The value to society of E=mc squared is questionable. Some idiots understood it could inspire the creation of nuclear weapons and ultimately nuclear-powered submarines to launch MIRVs at assorted cities. From that point of view, the statement, had Einstein said it, “Energy could have an equivalence to mass” might have led us to dismissing it as a cranky idea. of patents clerk Although no doubt some other bright spark might have got a PhD grant to refine the notion.
“Could/might” is a very useful word for expressing possibilities that may be refined subsequently according to your demands for numerical calculations of uncertainties. Scientific thought and consequent ideas start with non-quantified, and indeed non-quantifiable, uncertainties
“Certainty is the arena of charlatans and people with an agenda.”
Actually, I agree with that statement. Which is why I feel compelled to challenge someone who states, “After the tipping point, the shutdown of the AMOC becomes inevitable due to a self-amplifying feedback.” There is obviously an assumption that tipping points exist, without offering proof of climate tipping points, and the author uses the word “inevitable,” which does not allow for ANY uncertainty.

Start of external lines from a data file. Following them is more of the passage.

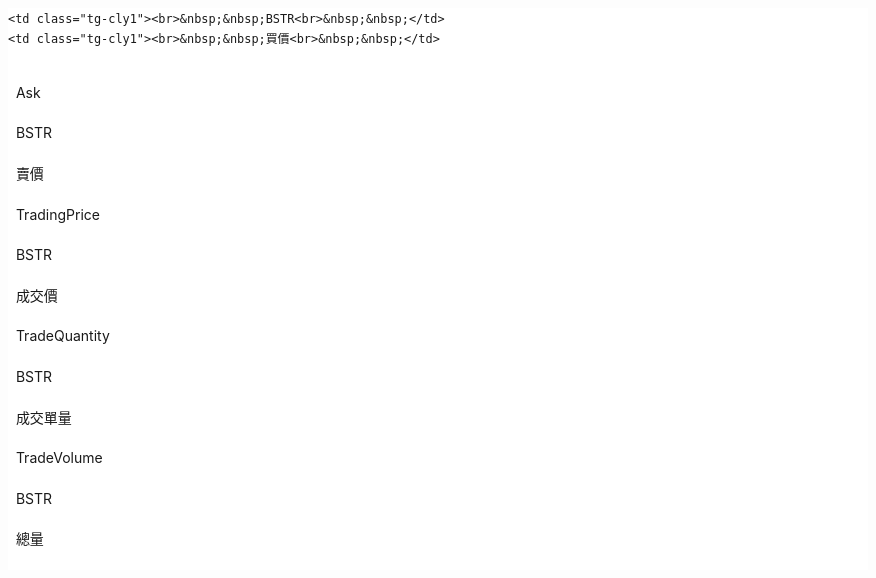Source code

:     <td class="tg-cly1"><br>&nbsp;&nbsp;BSTR<br>&nbsp;&nbsp;</td>
    <td class="tg-cly1"><br>&nbsp;&nbsp;買價<br>&nbsp;&nbsp;</td>
  </tr>
  <tr>
    <td class="tg-0lax"><br>&nbsp;&nbsp;Ask<br>&nbsp;&nbsp;</td>
    <td class="tg-0lax"><br>&nbsp;&nbsp;BSTR<br>&nbsp;&nbsp;</td>
    <td class="tg-0lax"><br>&nbsp;&nbsp;賣價<br>&nbsp;&nbsp;</td>
  </tr>
  <tr>
    <td class="tg-0lax"><br>&nbsp;&nbsp;TradingPrice<br>&nbsp;&nbsp;</td>
    <td class="tg-0lax"><br>&nbsp;&nbsp;BSTR<br>&nbsp;&nbsp;</td>
    <td class="tg-0lax"><br>&nbsp;&nbsp;成交價<br>&nbsp;&nbsp;</td>
  </tr>
  <tr>
    <td class="tg-0lax"><br>&nbsp;&nbsp;TradeQuantity<br>&nbsp;&nbsp;</td>
    <td class="tg-0lax"><br>&nbsp;&nbsp;BSTR<br>&nbsp;&nbsp;</td>
    <td class="tg-0lax"><br>&nbsp;&nbsp;成交單量<br>&nbsp;&nbsp;</td>
  </tr>
  <tr>
    <td class="tg-0lax"><br>&nbsp;&nbsp;TradeVolume<br>&nbsp;&nbsp;</td>
    <td class="tg-0lax"><br>&nbsp;&nbsp;BSTR<br>&nbsp;&nbsp;</td>
    <td class="tg-0lax"><br>&nbsp;&nbsp;總量<br>&nbsp;&nbsp;</td>
  </tr>
</table>
</center>
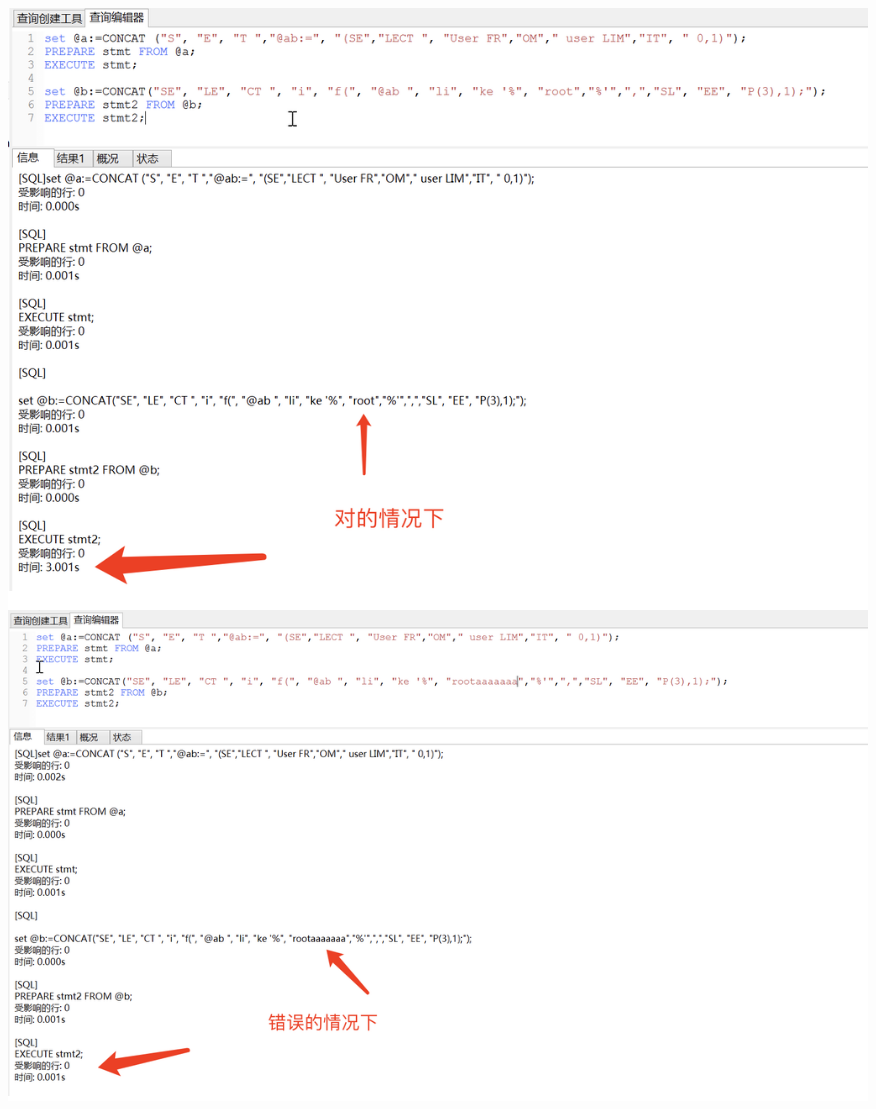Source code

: ![img](assets/1645531966771-046f7112-d331-4bf2-ba8d-16e3d6873299.png)

![img](assets/1645531992913-8bdfdf43-2563-418b-b93f-8ab6427484de.png)
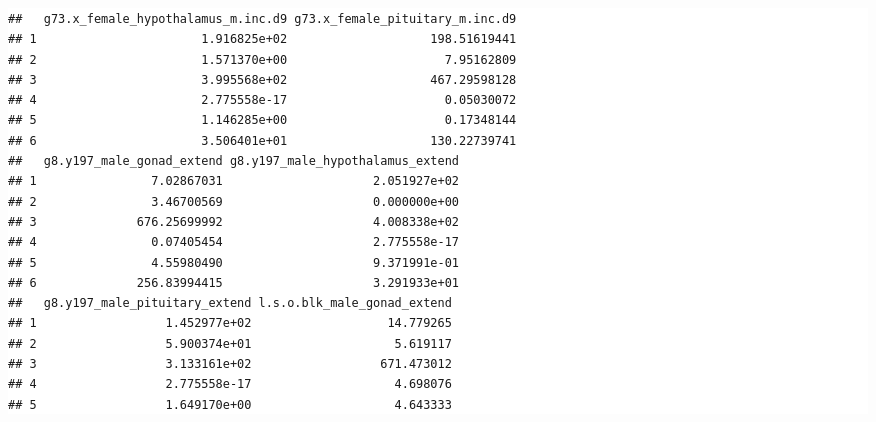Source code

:     ##   g73.x_female_hypothalamus_m.inc.d9 g73.x_female_pituitary_m.inc.d9
    ## 1                       1.916825e+02                    198.51619441
    ## 2                       1.571370e+00                      7.95162809
    ## 3                       3.995568e+02                    467.29598128
    ## 4                       2.775558e-17                      0.05030072
    ## 5                       1.146285e+00                      0.17348144
    ## 6                       3.506401e+01                    130.22739741
    ##   g8.y197_male_gonad_extend g8.y197_male_hypothalamus_extend
    ## 1                7.02867031                     2.051927e+02
    ## 2                3.46700569                     0.000000e+00
    ## 3              676.25699992                     4.008338e+02
    ## 4                0.07405454                     2.775558e-17
    ## 5                4.55980490                     9.371991e-01
    ## 6              256.83994415                     3.291933e+01
    ##   g8.y197_male_pituitary_extend l.s.o.blk_male_gonad_extend
    ## 1                  1.452977e+02                   14.779265
    ## 2                  5.900374e+01                    5.619117
    ## 3                  3.133161e+02                  671.473012
    ## 4                  2.775558e-17                    4.698076
    ## 5                  1.649170e+00                    4.643333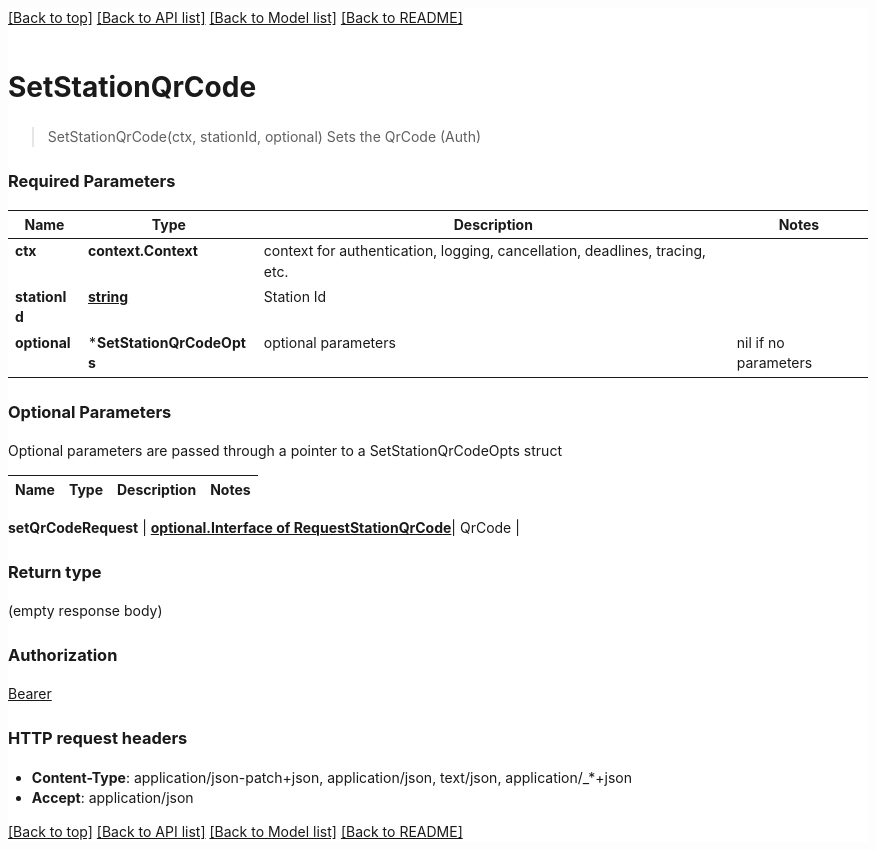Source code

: [[Back to top]](#) [[Back to API list]](../README.md#documentation-for-api-endpoints) [[Back to Model list]](../README.md#documentation-for-models) [[Back to README]](../README.md)

# **SetStationQrCode**
> SetStationQrCode(ctx, stationId, optional)
Sets the QrCode (Auth)

### Required Parameters

Name | Type | Description  | Notes
------------- | ------------- | ------------- | -------------
 **ctx** | **context.Context** | context for authentication, logging, cancellation, deadlines, tracing, etc.
  **stationId** | [**string**](.md)| Station Id | 
 **optional** | ***SetStationQrCodeOpts** | optional parameters | nil if no parameters

### Optional Parameters
Optional parameters are passed through a pointer to a SetStationQrCodeOpts struct

Name | Type | Description  | Notes
------------- | ------------- | ------------- | -------------

 **setQrCodeRequest** | [**optional.Interface of RequestStationQrCode**](RequestStationQrCode.md)| QrCode | 

### Return type

 (empty response body)

### Authorization

[Bearer](../README.md#Bearer)

### HTTP request headers

 - **Content-Type**: application/json-patch+json, application/json, text/json, application/_*+json
 - **Accept**: application/json

[[Back to top]](#) [[Back to API list]](../README.md#documentation-for-api-endpoints) [[Back to Model list]](../README.md#documentation-for-models) [[Back to README]](../README.md)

It is a declarative statement that allows little wiggle room for alternative interpretations or new facts.
Again, the issue here seems to be that you’re taking the research as a statement about what _will_ happen in the real world rather than a statement about what _did_ happen in the model runs.
The models exhibited what is colloquially known as tipping point behavior. In their observations of the model runs, once that happens self-reinforcing feedback loops appear that make a drastic decline in AMOC inevitable. That’s the whole point of models. They allow us to understand the interplay between complex mechanisms in dynamic systems. Their use for predicting the real world is only as good as the fidelity of the model. Since we know all models make simplifying assumptions (they have to or they would be impossible to run), we know that they are not a perfect predictor of what will happen.
Which incidentally is _why_ we use ensembles. Different models make different simplifying assumptions. Taking the combined output of many models (along with human expertise) is how we have such a great ability to predict the paths of hurricanes for example.